━━ Document passage ━━
To compensate for the damage, it was agreed that the construction of the road would be permitted in exchange for including 1,000 hectares (2,471 acres) in the reserve. However, according to Mario Ortiz, due to the high price of the surrounding land, it was later determined that the amount of land of to be integrated would total only 100 ha (247 acres).
This land was expected to be handed over to CONAF in 2002 for its inclusion in the reserve, but this is still pending, despite scientific studies having proven the existence of large chinchilla populations around unprotected streams near the reserve. In fact, some studies describe neighboring sites more abundant in chinchillas than those within the protected area, with numbers between 900 and 5,000 animals. These studies demonstrate the need to expand the reserve.
One such site is the Curicó stream, where a 2011 CONAF survey recorded a high number of animals, which led the agency to recommend incorporating the area and its management into the reserve.
In 2015, the Superintendency of the Environment penalized the Ministry of Public Works with 440 annual tax units (approximately $400,000 at the time) for not having carried out the compensation measure on time. However, more than seven years on, the expansion of the protected area still hasn’t happened, and a new threat is once again putting the reserve at risk.
Mongabay Latam sent questions to the Ministry of Public Works but had not received a response by the time of publication.
The threat of mining
Despite the difficulties, Las Chinchillas National Reserve has managed to successfully overcome the threats to the endangered species. In fact, according to Jorge Luis Silva, provincial head of CONAF Choapa, “The creation of the wilderness area on top of other measures (e.g., a greater appreciation of the species, a hunting ban, environmental legislation and the species’ designation as a natural monument) have allowed chinchilla populations to recover.”
━━━
━━ Extracted data ━━
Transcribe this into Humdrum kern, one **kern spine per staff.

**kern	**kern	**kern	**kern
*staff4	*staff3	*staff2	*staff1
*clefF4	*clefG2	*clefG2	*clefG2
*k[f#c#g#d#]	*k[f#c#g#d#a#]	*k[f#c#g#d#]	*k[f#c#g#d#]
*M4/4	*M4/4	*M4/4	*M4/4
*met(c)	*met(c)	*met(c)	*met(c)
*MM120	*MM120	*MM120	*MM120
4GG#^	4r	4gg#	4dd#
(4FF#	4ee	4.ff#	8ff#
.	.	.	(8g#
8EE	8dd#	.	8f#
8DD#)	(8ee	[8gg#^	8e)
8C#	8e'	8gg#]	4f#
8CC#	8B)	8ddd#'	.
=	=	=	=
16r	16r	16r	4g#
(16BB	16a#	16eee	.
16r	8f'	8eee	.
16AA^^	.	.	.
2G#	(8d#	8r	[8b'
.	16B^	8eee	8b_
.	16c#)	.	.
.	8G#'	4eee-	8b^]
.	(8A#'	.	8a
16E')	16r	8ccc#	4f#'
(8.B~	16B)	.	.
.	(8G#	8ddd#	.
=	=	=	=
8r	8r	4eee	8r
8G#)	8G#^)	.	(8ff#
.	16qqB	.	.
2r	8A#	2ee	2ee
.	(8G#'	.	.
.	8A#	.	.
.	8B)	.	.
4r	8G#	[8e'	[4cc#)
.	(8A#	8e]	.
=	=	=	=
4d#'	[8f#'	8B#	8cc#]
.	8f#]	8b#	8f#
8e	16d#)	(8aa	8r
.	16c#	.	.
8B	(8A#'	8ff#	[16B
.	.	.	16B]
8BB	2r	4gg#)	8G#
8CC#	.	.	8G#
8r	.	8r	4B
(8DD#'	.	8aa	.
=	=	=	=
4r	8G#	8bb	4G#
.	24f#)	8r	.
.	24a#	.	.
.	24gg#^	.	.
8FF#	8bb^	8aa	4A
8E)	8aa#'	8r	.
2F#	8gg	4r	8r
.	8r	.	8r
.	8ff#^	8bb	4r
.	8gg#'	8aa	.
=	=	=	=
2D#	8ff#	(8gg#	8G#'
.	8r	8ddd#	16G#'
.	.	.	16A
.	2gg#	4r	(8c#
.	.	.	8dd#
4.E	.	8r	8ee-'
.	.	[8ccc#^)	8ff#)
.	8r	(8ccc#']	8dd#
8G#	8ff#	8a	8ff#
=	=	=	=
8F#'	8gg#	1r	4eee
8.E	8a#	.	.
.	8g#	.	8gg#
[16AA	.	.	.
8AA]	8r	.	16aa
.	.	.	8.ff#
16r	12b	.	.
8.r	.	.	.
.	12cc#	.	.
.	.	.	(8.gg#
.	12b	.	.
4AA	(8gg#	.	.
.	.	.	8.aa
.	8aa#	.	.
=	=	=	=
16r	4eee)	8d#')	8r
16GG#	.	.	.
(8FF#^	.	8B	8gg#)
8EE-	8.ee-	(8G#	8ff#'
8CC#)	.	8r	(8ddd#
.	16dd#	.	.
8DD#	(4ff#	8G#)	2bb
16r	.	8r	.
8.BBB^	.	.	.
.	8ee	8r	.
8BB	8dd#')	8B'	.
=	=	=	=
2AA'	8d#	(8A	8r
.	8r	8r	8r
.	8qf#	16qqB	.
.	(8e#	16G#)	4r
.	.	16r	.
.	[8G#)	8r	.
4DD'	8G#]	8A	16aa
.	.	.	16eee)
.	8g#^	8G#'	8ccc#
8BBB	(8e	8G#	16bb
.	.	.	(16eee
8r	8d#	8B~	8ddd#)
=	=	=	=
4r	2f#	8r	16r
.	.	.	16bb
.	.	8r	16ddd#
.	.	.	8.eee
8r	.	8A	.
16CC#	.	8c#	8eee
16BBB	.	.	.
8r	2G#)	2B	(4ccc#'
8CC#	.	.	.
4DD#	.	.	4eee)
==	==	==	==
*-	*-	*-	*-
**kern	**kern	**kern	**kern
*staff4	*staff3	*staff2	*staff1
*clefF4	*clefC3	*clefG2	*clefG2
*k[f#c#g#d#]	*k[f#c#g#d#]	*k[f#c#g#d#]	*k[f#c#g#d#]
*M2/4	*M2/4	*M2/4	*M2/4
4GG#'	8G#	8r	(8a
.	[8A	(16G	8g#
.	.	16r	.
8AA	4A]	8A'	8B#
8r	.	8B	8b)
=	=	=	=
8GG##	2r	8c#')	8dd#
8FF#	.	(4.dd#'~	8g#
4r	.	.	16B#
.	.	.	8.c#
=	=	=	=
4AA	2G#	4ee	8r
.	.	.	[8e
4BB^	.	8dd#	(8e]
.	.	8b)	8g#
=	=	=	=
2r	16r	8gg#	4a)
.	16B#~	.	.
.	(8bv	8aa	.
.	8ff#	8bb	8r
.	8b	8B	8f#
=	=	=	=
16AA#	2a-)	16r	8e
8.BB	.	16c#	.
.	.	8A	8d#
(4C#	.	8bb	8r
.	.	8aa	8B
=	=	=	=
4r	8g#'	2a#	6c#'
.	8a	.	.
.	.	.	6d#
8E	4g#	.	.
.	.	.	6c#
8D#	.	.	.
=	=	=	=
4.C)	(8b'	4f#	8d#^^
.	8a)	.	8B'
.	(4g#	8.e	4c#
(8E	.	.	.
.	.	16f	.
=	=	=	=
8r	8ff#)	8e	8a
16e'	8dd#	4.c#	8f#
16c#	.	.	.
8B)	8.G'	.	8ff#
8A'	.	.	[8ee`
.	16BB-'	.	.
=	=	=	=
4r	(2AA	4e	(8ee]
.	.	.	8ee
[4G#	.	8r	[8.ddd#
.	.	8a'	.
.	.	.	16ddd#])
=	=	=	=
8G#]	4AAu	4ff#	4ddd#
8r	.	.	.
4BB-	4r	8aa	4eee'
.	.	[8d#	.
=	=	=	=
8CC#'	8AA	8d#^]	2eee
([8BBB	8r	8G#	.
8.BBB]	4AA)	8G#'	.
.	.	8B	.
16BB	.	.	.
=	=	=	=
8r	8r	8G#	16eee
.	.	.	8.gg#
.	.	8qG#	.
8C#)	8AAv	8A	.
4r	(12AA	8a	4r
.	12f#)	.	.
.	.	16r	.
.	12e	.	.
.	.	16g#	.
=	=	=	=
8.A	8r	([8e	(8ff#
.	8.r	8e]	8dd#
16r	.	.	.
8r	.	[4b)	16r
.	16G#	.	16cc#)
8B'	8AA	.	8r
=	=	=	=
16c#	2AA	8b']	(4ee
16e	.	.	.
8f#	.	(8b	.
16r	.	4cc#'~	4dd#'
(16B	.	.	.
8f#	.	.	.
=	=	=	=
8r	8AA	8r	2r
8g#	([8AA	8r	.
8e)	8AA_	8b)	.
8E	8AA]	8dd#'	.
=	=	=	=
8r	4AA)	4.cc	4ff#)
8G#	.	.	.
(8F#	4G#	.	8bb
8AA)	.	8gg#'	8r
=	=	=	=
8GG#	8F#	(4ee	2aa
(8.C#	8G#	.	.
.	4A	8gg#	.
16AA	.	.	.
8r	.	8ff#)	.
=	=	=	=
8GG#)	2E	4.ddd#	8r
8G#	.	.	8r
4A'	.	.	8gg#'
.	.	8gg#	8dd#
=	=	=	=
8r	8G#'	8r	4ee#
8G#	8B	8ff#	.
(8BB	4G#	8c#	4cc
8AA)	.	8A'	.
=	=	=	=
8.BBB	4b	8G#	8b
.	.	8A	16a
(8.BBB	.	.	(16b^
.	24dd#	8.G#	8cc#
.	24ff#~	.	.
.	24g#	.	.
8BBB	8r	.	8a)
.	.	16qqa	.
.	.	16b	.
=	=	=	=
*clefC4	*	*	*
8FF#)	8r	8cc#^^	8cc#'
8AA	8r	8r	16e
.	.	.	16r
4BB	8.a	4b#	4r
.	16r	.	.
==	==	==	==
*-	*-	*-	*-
━━━
▶ **Work instructions**:
(a) In one to three sentences, explain why the land to be added to the reserve in the passage on Las Chinchillas National Reserve was cut from 1,000 hectares to 100.
(b) Extend the passage on Las Chinchillas National Reserve from the point where it stops.
The records were taken from a separate source.

▶ **Results in order**:
(a) According to Mario Ortiz, the high price of the land around the reserve led to a later decision that only 100 hectares (247 acres) would be integrated, instead of the 1,000 hectares (2,471 acres) first agreed on as compensation for the road.

(b)
However, the reserve now faces a new threat: the El Espino project, just 10 km from the reserve, is seeking to extract up to 51 million tons of copper per year. The project, run by the company Pucobre, already has an environmental permit, and according to the company’s website, is awaiting sectoral permits to start operations, which will directly impact the species.
Although science has widely demonstrated the importance of buffer zones for protected areas (i.e., a surrounding area that works as a protective belt and can reduce the negative impacts of human activities), throughout Chile, such protection is lacking.
According to experts, El Espino will intensify the impacts created by the construction of the road, as it will considerably increase the volume of traffic. According to information published by the Environmental Assessment Service, a maximum increase of 103 trips per day is possible, including trucks, buses and light vehicles and seven trips per day by vehicles carrying hazardous substances.
Furthermore, as the environmental impact study notes, the construction of the project will affect 49.66 hectares (122.7 acres) of native conservation forestland, with endemic plant species Monttea chilensis and Porlieria chilensis (guayacán) being most affected.
To compensate for this damage, Pucobre proposed a plant repopulation program, while also assuring a plan will be implemented to rescue and relocate fauna species.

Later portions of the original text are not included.